Fed Chairman Jerome Powell ended his speech to Congress yesterday by warning that the Fed would be more aggressive as the latest economic data had come in stronger than expected. This suggests that the ultimate level of interest rates would be higher than previously anticipated.
Against this background, market participants expect the US central bank to lift its interest rate by 50 basis points at the upcoming FOMC meeting to be held on March 21 and 22.
According to the CME Group's FedWatch tracker of fed funds futures bets, the probability of a more aggressive half-point interest rate hike has increased to 79.4% from 70.5% since yesterday.

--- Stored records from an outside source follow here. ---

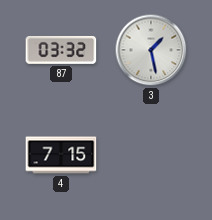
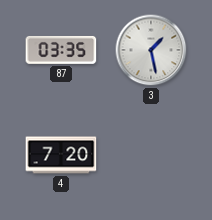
87: 03:32 -> 03:35
4: 7:15 -> 7:20
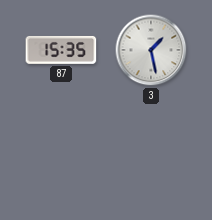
87: 03:35 -> 15:35
4: 7:20 -> none
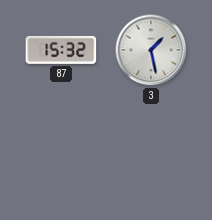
87: 15:35 -> 15:32
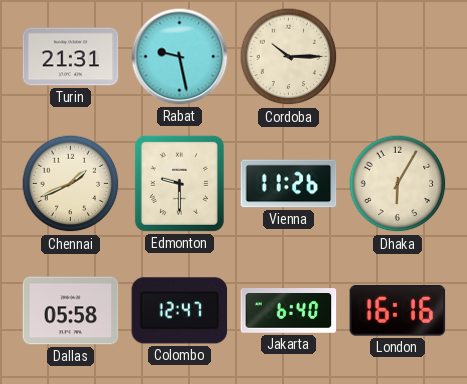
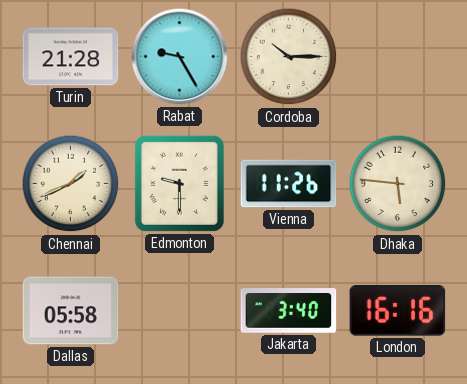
Turin: 21:31 -> 21:28
Rabat: 9:28 -> 9:25
Dhaka: 6:05 -> 5:46
Colombo: 12:47 -> none
Jakarta: 6:40 -> 3:40
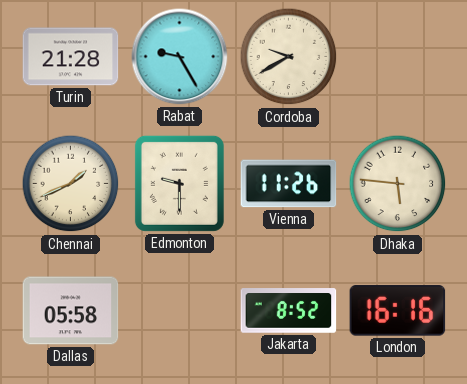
Cordoba: 10:15 -> 9:40
Jakarta: 3:40 -> 8:52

Thus, the probability of a 25-basis-point increase has decreased to 20.6% from 29.5%.
However, the Federal Reserve is not going to make a decision on a potential interest rate hike until Friday's jobs data and next Tuesday's CPI report are released, Powell stressed.
Yesterday, the ADP released its National Employment Report, showing that private payrolls in February increased by 242,000. Friday's report from the Labor Department is forecast to show an additional 203,000-225,000 jobs. According to economists' forecasts, the unemployment rate is expected to come in at 3.5% in February versus the January figure of 3.4%.
Next week, the Bureau of Labor Statistics is set to report data on inflation. The consumer price index is anticipated to decline by 0.1% compared to the previous month. If the reading meets analysts' forecasts, a monthly rise in February will be 0.4% compared to January, when headline inflation increased by 0.5%.